This is a masterpiece of female/feminist empathy and genius. Art and nature, violence and literature, the impact of one’s own life and the lives one seeks to feed us, to help us make a sort of sense of it all—The Leftovers is alive with fierce intelligence and deep emotion. It’s a whole new kind of book, a brainy swirl of everything most sublime and most terrible about the world we inhabit.
—Michelle Tea
Shaelyn Smith’s The Leftovers extends the table of Judy Chicago’s The Dinner Party: it pronounces more of the names that should be pronounced; it draws in a wider range of practicing artists; it expands and complicates the context through which we read Chicago’s feminist and recuperative gesture… The Leftovers learns how to care for each level in this living environment and leaves the reader with a feeling that she’s learned something and planted something simultaneously.
—Renee Gladman
In prose both journalistically obsessive and poetically seductive, Smith inscribes our invitation to the banquet of feminist art. What better to slow-look in this moment than an installation dedicated to expanding our understanding of what women have brought to the table. Reading Smith is like watching a skilled collagist reassemble the female body from disparate crime scene photos and defiant snapshots. I feel reanimated. The Leftovers is thrilling and necessary work.
Loved this thoroughly researched, well-written book, which uses Judy Chicago's work as the center for extended meditations on feminist art, food, and violence. Learned a great deal. Highly recommend!
It's really one of the best collections of essays I've ever read. Smith has a total command over the essay form, and (more importantly) a nuanced and empathetic view of a rough world. "The Leftovers" is truly truly a triumph. And it's the kind of book that makes me want to write, to learn, to be a better person. 100% recommend.

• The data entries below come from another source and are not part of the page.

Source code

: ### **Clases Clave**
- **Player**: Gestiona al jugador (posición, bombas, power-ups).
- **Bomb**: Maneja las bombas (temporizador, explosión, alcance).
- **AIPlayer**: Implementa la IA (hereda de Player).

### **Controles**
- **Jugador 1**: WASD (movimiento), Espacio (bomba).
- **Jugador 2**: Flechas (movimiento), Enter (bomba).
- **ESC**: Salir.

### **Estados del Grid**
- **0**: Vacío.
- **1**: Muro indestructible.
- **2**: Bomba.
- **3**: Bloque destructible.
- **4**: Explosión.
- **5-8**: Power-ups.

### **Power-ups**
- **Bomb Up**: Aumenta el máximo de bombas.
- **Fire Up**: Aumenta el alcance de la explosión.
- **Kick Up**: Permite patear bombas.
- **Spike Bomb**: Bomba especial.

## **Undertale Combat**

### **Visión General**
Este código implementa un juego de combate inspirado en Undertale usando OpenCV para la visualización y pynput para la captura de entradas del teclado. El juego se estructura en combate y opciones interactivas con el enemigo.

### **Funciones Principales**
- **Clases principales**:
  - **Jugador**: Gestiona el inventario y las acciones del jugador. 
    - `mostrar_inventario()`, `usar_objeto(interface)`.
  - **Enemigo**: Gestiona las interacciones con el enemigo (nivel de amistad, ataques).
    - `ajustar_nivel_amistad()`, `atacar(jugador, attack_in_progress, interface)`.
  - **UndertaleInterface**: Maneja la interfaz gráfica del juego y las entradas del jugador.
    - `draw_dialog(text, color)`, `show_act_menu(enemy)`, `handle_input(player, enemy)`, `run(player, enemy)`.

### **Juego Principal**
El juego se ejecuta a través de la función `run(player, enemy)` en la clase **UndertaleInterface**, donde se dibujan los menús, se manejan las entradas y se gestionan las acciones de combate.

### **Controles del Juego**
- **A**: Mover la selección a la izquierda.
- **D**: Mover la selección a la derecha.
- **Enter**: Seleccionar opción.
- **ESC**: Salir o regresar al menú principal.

Thoroughly enjoyed this book. I was on the way out of Housing Works, sad that I didn’t find anything, then saw this on the shelf by the door. Sometimes books you buy on a whim are even better than the ones you wait months for.
Some memorable bits:
- “There is not enough in this world to fill us up. It won’t keep us from trying.” - “…collapsing into each other, soft as overripe fruit.” - “When my best friend and I get together we eat and drink with abandon. I realize now that this constitutes both my definition of love and my definition of luxury. I realize how lucky I am to have identified the definition.” - “Cooking as tradition, culture, memory, requiem. The plate becomes inextricable from our desire for connection, for love. The plate becomes a metonym for how we live our lives. The fuller the plate, the fuller the life.” - “Robert Morris’s 1961 piece “box with the Sound of Its Own Making” is a simple wooden box that plays from within a recording of the making of the very box in which it’s held: three and a half hours of sawing and sanding and pounding, on loop. The general capacity of human beings: we can do anything, within our specific confinements and containers. We still are anything we ever were: a reeling and clinking of remembered sounds, collected textures.” - Chapter alternating between descriptions of the women at the table and some missing and murdered women who have been left out of Judy’s narrative - Passages explaining horribly ironic golf courses promising great views of the nearby prison, (but doesn’t allow people without proper ID, thought without verified background checks, anyone listed on a current or former facility visitation list onto the grounds) triathlons entitled “escape from Alcatraz”, restaurants based on prison food and cafeterias, waiters are formerly incarcerated individuals - Everything about Marina Abramović - “It’s hard when you love, but it’s even harder to lose love. But this is how we get stronger: we shrink the space. We learn to live in reality rather than in imagination. We learn to let some things go. We learn to accept that there will always be unknowables. To surrender to love is to be vulnerable to appetite.”
I first heard of Judy Chicago and Shaelyn Smith when Masque & Spectacle published an early version of "The Last Supper." I'm glad I finally got around to reading this collection in its entirety. Like Chicago's work, this collection is a bit of an homage to women and art, though Smith points out the limitations of the Chicago's representatives and"extends the table" as Renee Gladden writes for the back of the book. Because of that extension, I wish she did more with animals. There is so much about food: details about cooking (often meat) sit next to sections about violence toward women. I expected more to develop when it came to the violence of hunting, butchering, shucking, and otherwise preparing meat. That particular kind of violence seemed to be just at Smith's periphery, and it, too, fits into the larger explorations about desire & entitlement, social norms, and bodies in (culinary) art. On the whole, I thought The Leftovers was a thoughtful, elegant collection of essays. I hope to see more of Shaelyn Smith's work soon!
An essay collection with Judy Chicago's The Dinner Party as the constant, used as the starter for meditations on feminist art, herstory, violence and food.
While I'm only half way through, already the books poetic prose and realistic descriptions have me hooked. Smith writes about Judy Chicago but so much more. Will be giving this book to all who love art.